TO DO: Using the data beneath this instruction, retype only the lines from the one that contains "(B) Construction Schedule and Maps." down to the one that contains "(1) Prior to", both included, exactly as they appear.
Top of EXERCISE DATA
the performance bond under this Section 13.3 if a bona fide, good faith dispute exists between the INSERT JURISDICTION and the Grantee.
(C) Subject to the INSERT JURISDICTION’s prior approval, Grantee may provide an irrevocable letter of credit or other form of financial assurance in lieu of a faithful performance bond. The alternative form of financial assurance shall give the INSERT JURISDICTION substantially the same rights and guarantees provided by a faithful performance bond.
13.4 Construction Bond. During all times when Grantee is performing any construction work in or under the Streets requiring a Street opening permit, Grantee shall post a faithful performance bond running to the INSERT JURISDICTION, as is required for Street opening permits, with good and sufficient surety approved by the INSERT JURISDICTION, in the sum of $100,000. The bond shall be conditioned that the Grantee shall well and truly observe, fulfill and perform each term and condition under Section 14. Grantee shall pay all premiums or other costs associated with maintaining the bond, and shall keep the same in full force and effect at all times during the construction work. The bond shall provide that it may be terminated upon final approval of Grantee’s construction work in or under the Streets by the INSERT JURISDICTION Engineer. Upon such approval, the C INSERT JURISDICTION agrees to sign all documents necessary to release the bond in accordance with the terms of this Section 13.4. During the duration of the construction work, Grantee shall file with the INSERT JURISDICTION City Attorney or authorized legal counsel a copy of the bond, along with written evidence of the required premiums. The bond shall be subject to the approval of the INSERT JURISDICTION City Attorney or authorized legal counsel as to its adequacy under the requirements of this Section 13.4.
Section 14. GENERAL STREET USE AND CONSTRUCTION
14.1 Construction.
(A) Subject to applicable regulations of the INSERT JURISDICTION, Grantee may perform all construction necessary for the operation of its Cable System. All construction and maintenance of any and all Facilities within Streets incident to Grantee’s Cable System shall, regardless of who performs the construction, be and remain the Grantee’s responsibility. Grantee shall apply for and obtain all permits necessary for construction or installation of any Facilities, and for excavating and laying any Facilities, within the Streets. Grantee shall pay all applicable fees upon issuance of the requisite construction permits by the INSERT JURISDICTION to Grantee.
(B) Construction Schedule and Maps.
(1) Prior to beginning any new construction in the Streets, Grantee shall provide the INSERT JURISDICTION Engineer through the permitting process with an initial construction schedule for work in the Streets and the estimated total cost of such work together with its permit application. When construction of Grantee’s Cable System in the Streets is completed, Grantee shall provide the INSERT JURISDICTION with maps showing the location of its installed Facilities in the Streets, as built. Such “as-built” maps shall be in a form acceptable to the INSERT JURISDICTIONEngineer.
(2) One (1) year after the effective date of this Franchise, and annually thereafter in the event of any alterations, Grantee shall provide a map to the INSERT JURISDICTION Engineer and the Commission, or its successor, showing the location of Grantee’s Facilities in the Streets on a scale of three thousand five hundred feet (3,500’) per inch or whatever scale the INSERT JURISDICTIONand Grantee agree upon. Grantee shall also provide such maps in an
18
Bottom of EXERCISE DATA
EXERCISE OUTPUT:
(B) Construction Schedule and Maps.
(1) Prior to beginning any new construction in the Streets, Grantee shall provide the INSERT JURISDICTION Engineer through the permitting process with an initial construction schedule for work in the Streets and the estimated total cost of such work together with its permit application. When construction of Grantee’s Cable System in the Streets is completed, Grantee shall provide the INSERT JURISDICTION with maps showing the location of its installed Facilities in the Streets, as built. Such “as-built” maps shall be in a form acceptable to the INSERT JURISDICTIONEngineer.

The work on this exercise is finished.